Leaving the images aside, print every record in the material exactly.

☆ ☆ ☆ ☆ ☆ ☆ ☆

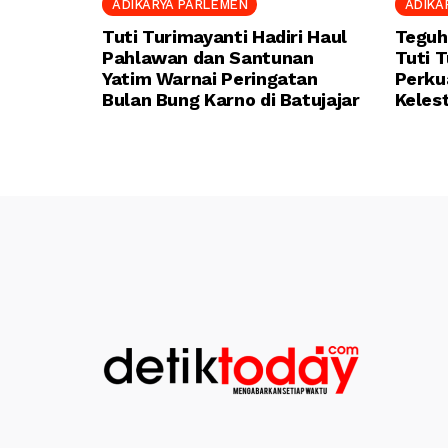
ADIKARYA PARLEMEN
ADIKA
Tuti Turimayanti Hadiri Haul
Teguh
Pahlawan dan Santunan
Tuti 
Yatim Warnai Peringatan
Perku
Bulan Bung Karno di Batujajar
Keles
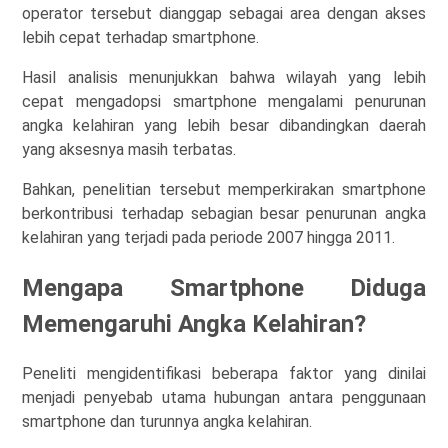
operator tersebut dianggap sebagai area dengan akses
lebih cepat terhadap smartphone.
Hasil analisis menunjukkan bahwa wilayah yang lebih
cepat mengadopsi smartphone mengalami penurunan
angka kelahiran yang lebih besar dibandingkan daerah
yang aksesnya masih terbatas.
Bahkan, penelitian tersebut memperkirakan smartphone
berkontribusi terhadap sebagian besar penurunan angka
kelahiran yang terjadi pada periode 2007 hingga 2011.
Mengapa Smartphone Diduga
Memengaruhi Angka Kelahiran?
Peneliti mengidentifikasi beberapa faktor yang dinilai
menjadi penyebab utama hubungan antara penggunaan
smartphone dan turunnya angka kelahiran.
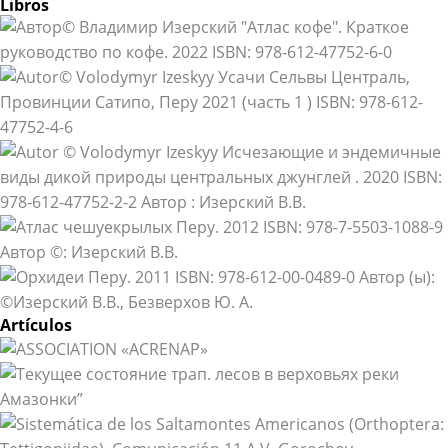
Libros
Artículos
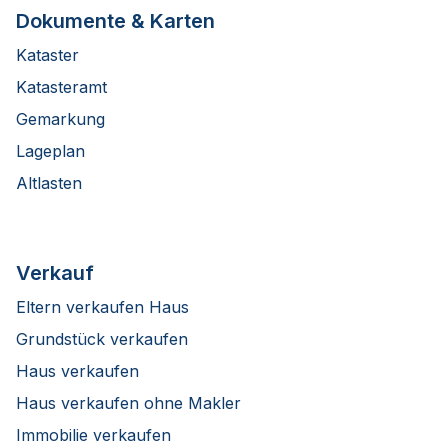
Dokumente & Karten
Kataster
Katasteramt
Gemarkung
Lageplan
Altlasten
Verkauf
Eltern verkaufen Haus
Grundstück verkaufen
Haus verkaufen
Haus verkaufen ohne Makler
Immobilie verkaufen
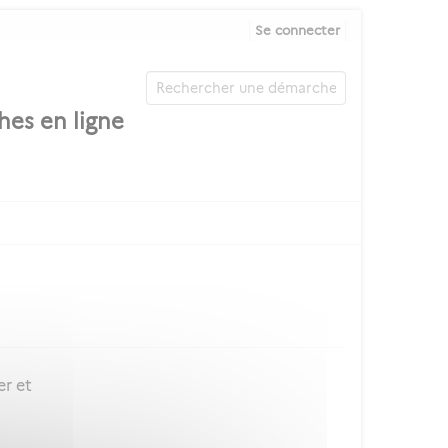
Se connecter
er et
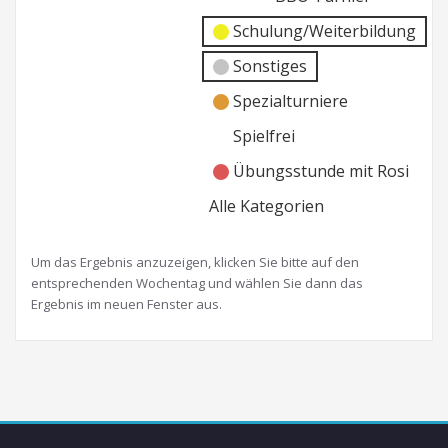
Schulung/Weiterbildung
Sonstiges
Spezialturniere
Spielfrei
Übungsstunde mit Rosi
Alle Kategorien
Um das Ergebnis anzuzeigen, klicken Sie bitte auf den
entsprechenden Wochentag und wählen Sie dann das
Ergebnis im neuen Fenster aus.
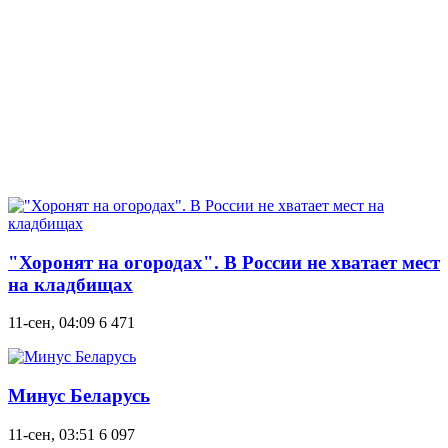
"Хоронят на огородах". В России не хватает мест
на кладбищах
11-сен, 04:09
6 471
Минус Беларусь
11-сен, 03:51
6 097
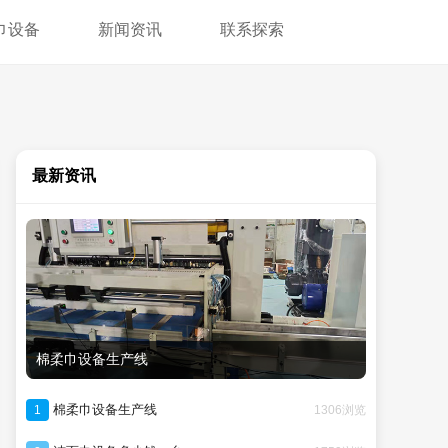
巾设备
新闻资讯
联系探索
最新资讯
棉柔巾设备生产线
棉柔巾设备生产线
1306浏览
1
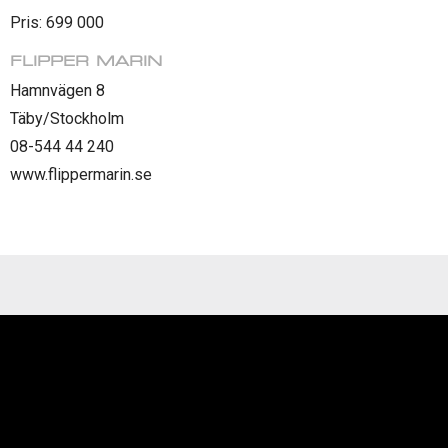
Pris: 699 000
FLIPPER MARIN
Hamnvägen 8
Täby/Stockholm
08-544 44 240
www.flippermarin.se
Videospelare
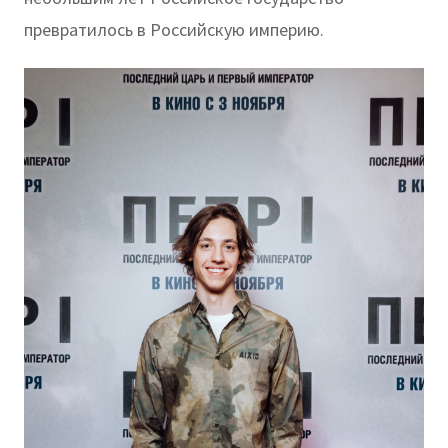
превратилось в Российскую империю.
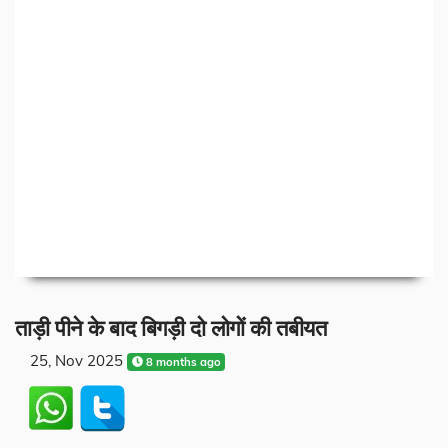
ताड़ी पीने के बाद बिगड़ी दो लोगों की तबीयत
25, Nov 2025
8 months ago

☆ ☆ ☆ ☆ ☆ ☆ ☆

● **ANSWER TO THE PROBLEM**
ADIKARYA PARLEMEN
ADIKA
Tuti Turimayanti Hadiri Haul
Teguh
Pahlawan dan Santunan
Tuti 
Yatim Warnai Peringatan
Perku
Bulan Bung Karno di Batujajar
Keles
operator tersebut dianggap sebagai area dengan akses
lebih cepat terhadap smartphone.
Hasil analisis menunjukkan bahwa wilayah yang lebih
cepat mengadopsi smartphone mengalami penurunan
angka kelahiran yang lebih besar dibandingkan daerah
yang aksesnya masih terbatas.
Bahkan, penelitian tersebut memperkirakan smartphone
berkontribusi terhadap sebagian besar penurunan angka
kelahiran yang terjadi pada periode 2007 hingga 2011.
Mengapa Smartphone Diduga
Memengaruhi Angka Kelahiran?
Peneliti mengidentifikasi beberapa faktor yang dinilai
menjadi penyebab utama hubungan antara penggunaan
smartphone dan turunnya angka kelahiran.
Libros
Artículos
Dokumente & Karten
Kataster
Katasteramt
Gemarkung
Lageplan
Altlasten
Verkauf
Eltern verkaufen Haus
Grundstück verkaufen
Haus verkaufen
Haus verkaufen ohne Makler
Immobilie verkaufen
Se connecter
er et
Schulung/Weiterbildung
Sonstiges
Spezialturniere
Spielfrei
Übungsstunde mit Rosi
Alle Kategorien
Um das Ergebnis anzuzeigen, klicken Sie bitte auf den
entsprechenden Wochentag und wählen Sie dann das
Ergebnis im neuen Fenster aus.
"Хоронят на огородах". В России не хватает мест
на кладбищах
11-сен, 04:09
6 471
Минус Беларусь
11-сен, 03:51
6 097
巾设备
新闻资讯
联系探索
最新资讯
棉柔巾设备生产线
棉柔巾设备生产线
1306浏览
1
Pris: 699 000
FLIPPER MARIN
Hamnvägen 8
Täby/Stockholm
08-544 44 240
www.flippermarin.se
Videospelare
превратилось в Российскую империю.
ताड़ी पीने के बाद बिगड़ी दो लोगों की तबीयत
25, Nov 2025
8 months ago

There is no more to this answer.